--- DOCUMENT ---
********
Hi everyone,  And welcome to newcomers who are sharing with us, Veronica and Kay, whom I haven't seen before.   I agree that everyone is welcome to join in the discussion, especially anyone who has suffered loss of a loved one.

On the subject of fundraisers:  I may have said this several pages back, but we had a fundraiser in 2005 in memory of both my sons.  When Phil died in 2001 the local fire/rescue people did not have appropriate equipment and training to do a cold water rescue, otherwise Phil would have had at least an 80% chance of surviving his accident.  After Phil's death the fire department put together their own fundraisers and raised enough money to outfit and train several dive rescue personnel.  Then a year after Matt died, my family, friends and I did a chicken barbeque fundraiser in memory of both boys, to help the newly established rescue team.  I felt it would be a testament to the boys' memories and a kind of witness.   Along with the food we had a silent auction of donated basket packages, and a raffle for an overnight package at a hotel.
********
--- DATASET ROWS ---
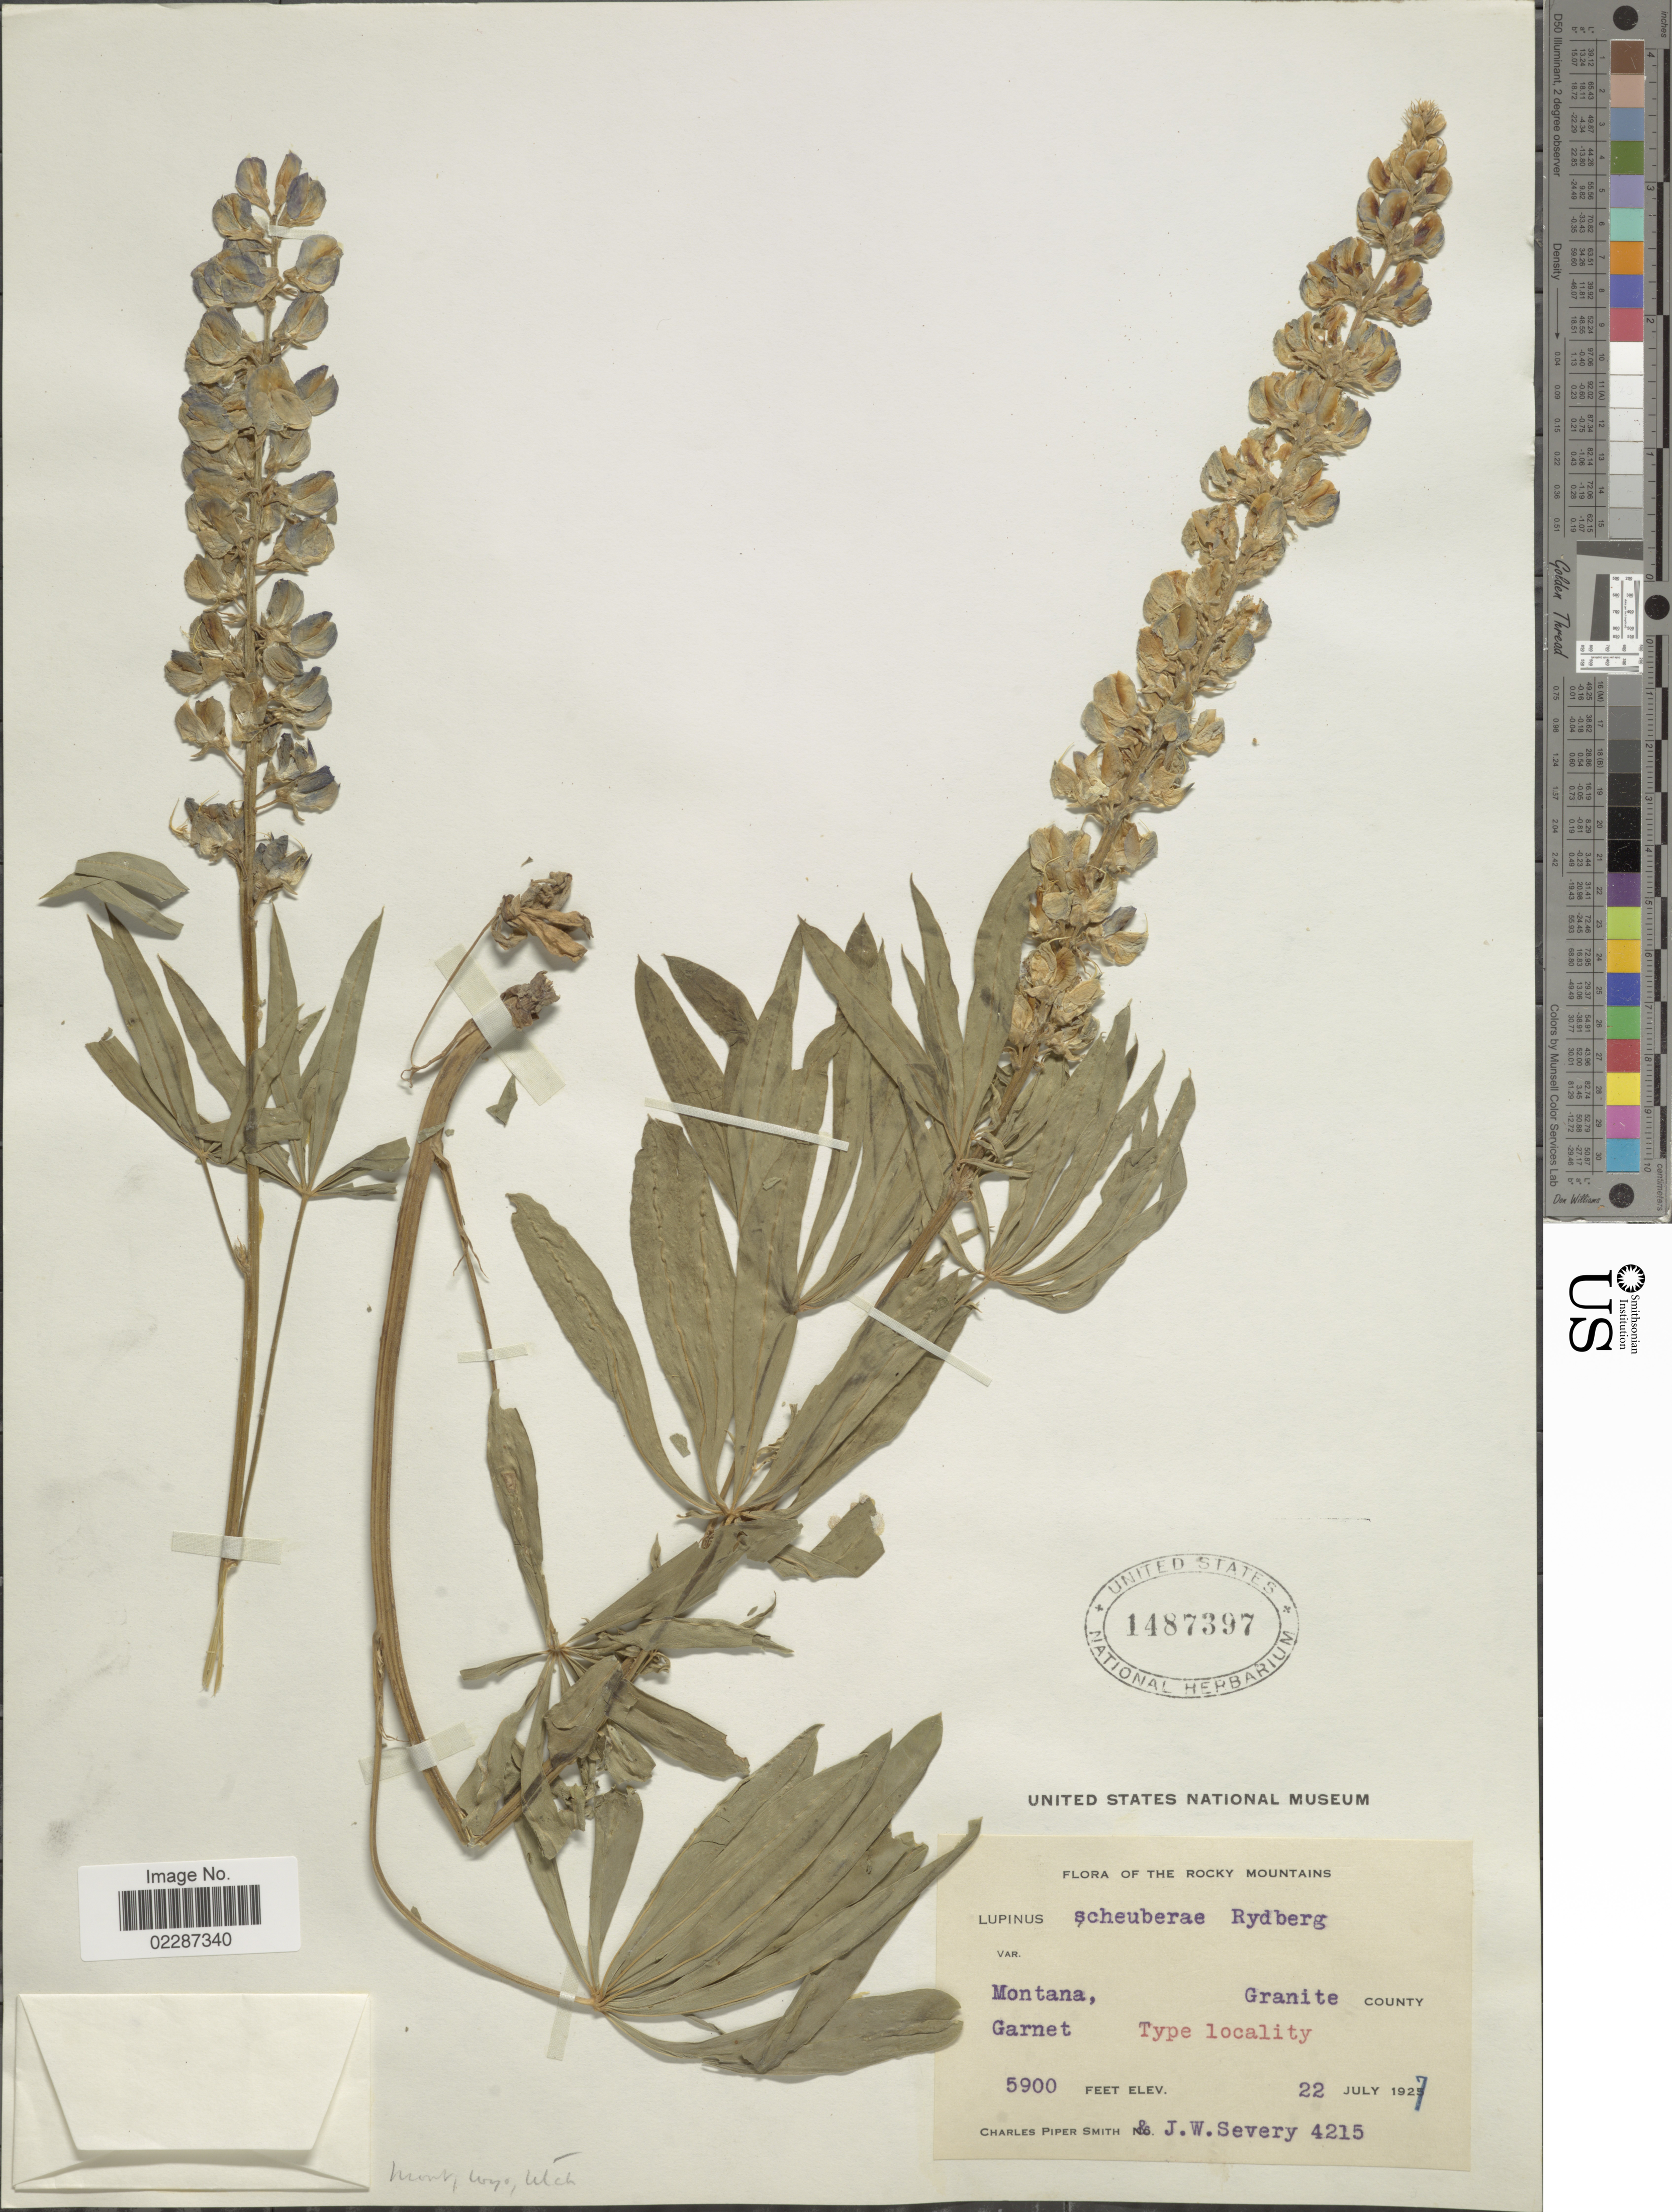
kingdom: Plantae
********
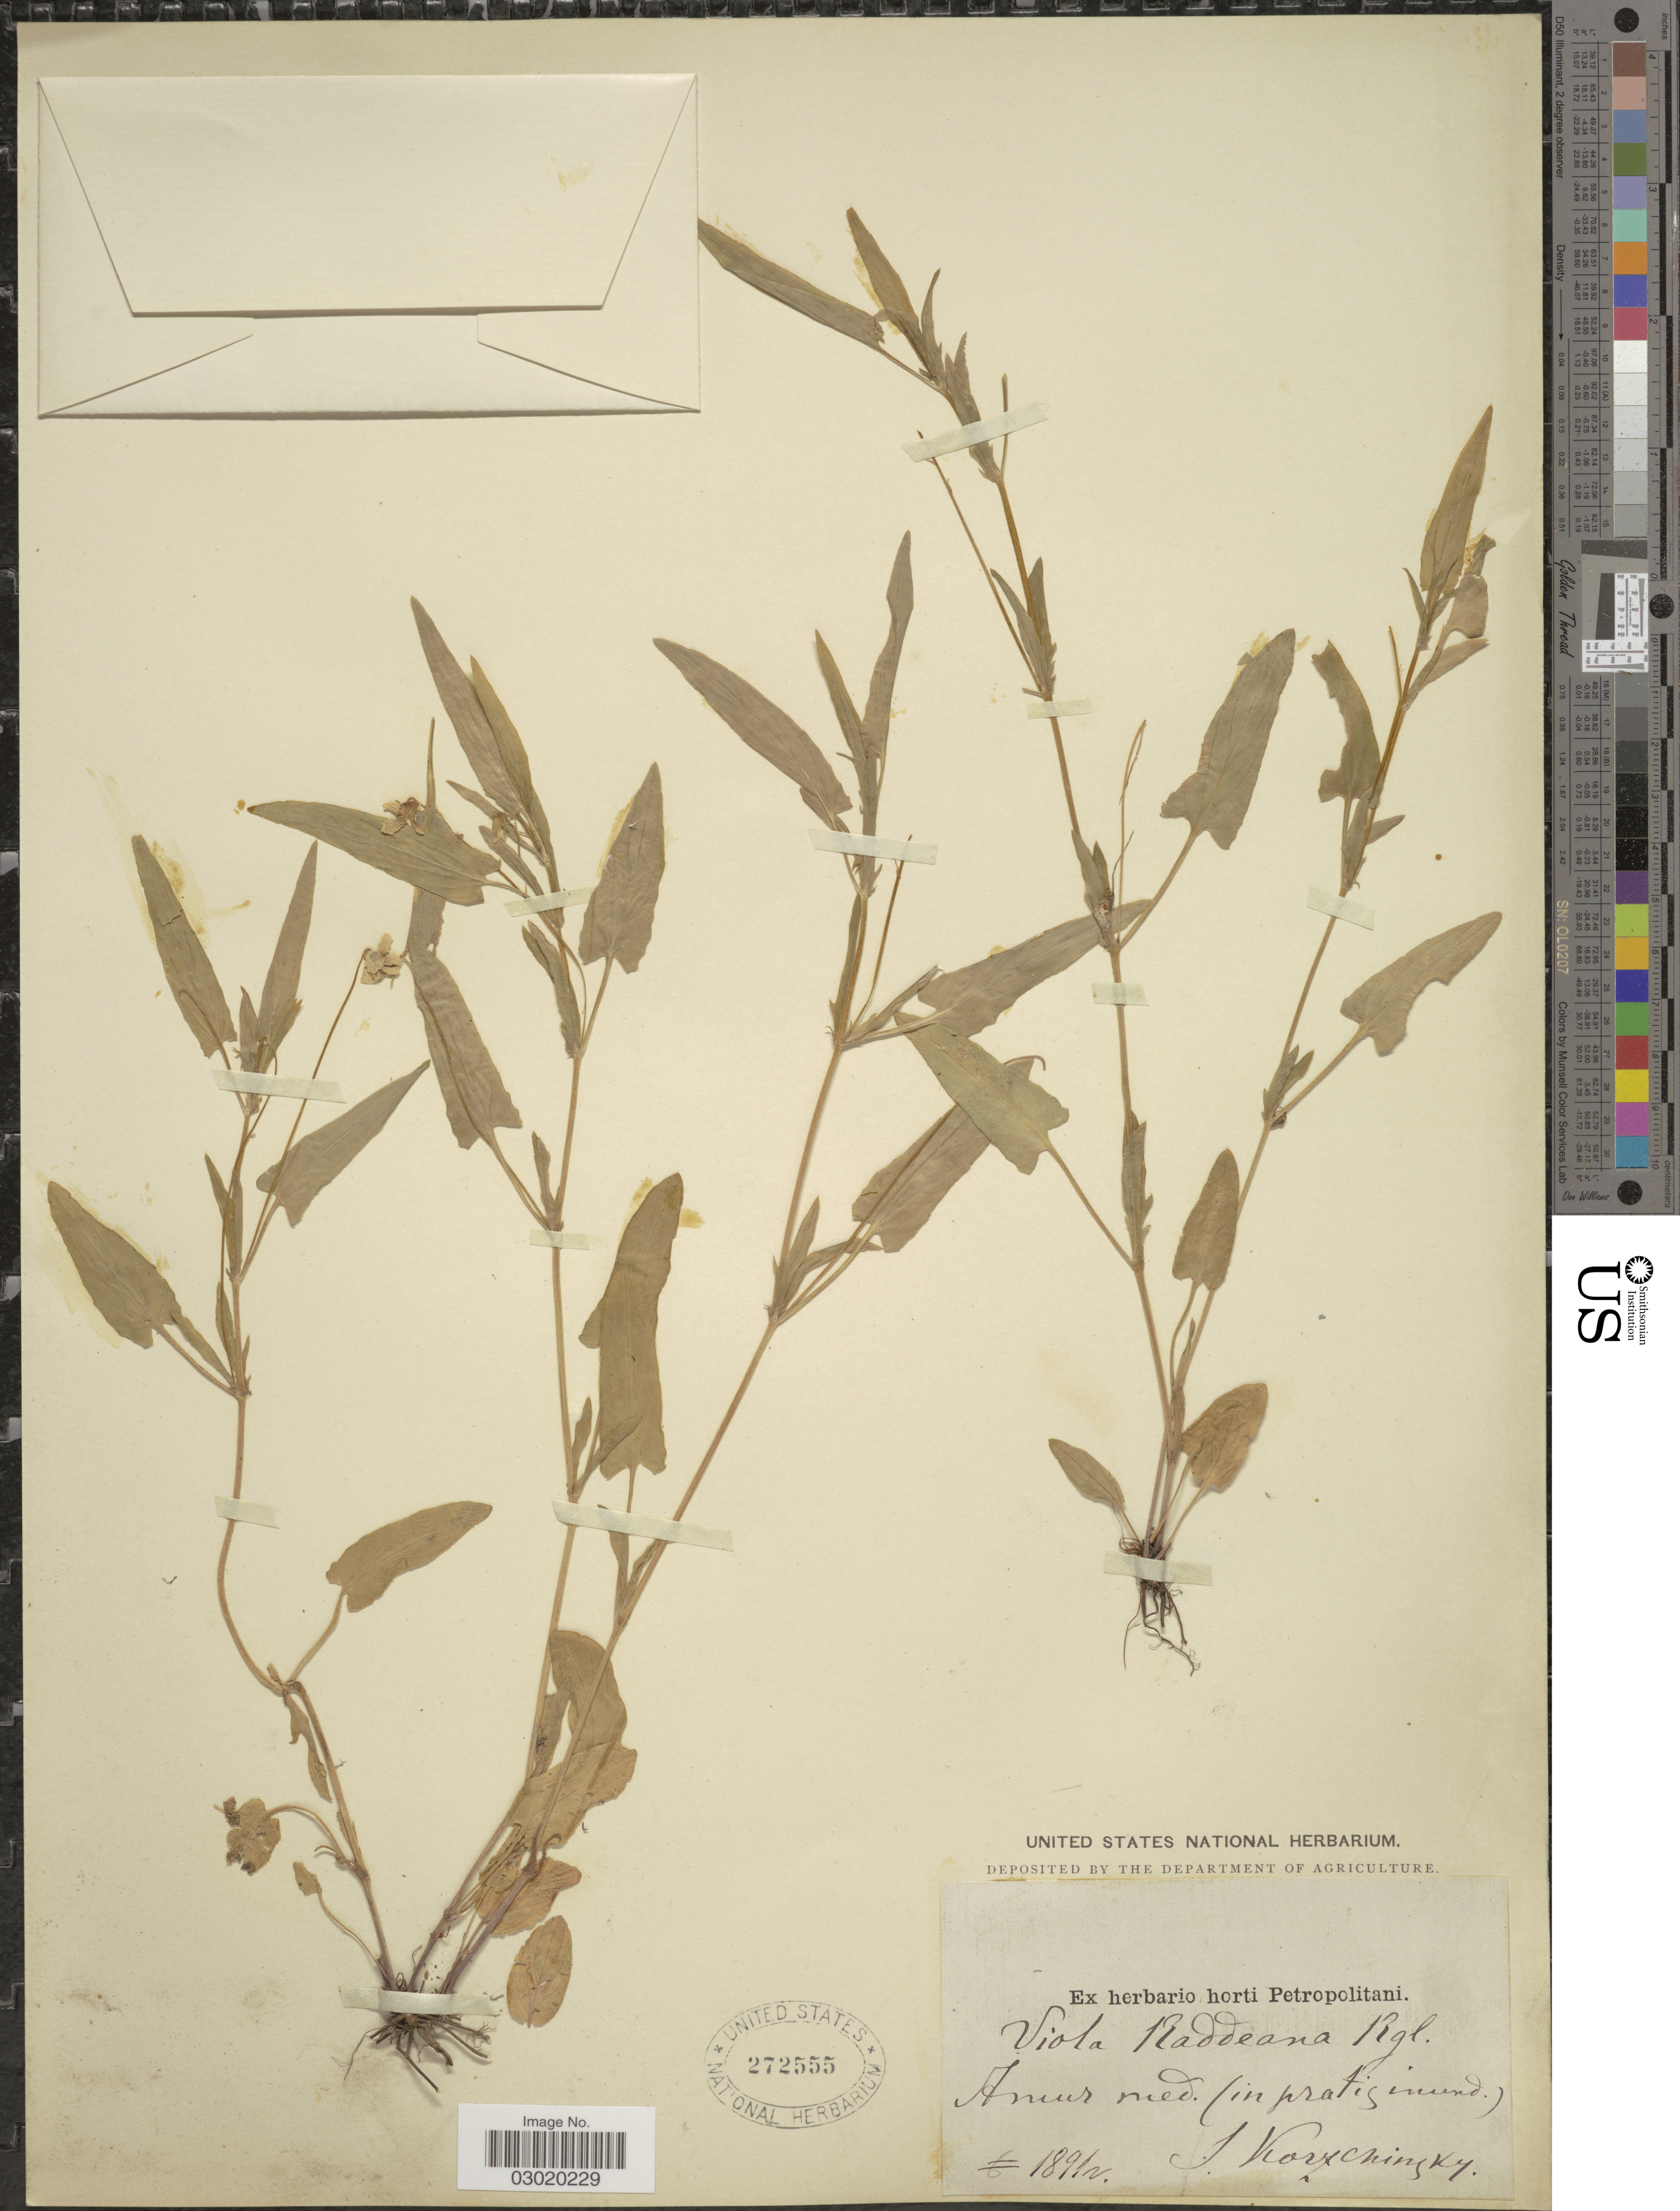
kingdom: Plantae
********
--- TASKS AND EXERCISES ---
• A. Copy out the stretch of the fundraiser post from "Hi everyone,  And" through "a loved one.".
• B. Extend the fundraiser post past its final sentence.

--- THE RESULTS ---
• A.
Hi everyone,  And welcome to newcomers who are sharing with us, Veronica and Kay, whom I haven't seen before.   I agree that everyone is welcome to join in the discussion, especially anyone who has suffered loss of a loved one.

• B.
We were blessed to raise enough money to help out the dive rescue team for that year.  It was a lot of work and I have not had the energy to do another one, though I've wanted to.  Fundraisers for worthy causes can be one way that God works out "all things together for good" in our lives.  It can be a real blessing that works in both directions.  If you can include the Gospel in your fundraiser, and or make the money go to spreading the Gospel, this is the highest good, I believe.  My advice to anyone undertaking a fundraiser would be, get as many people involved as possible, because you will need the help.  Plan ahead to have time for contacting businesses for donations.  I delegated a small list of business contacts to each of several people who helped me on that task.  For me it was specially significant that we had the fundraiser during Phil's birth month, close to his birthday.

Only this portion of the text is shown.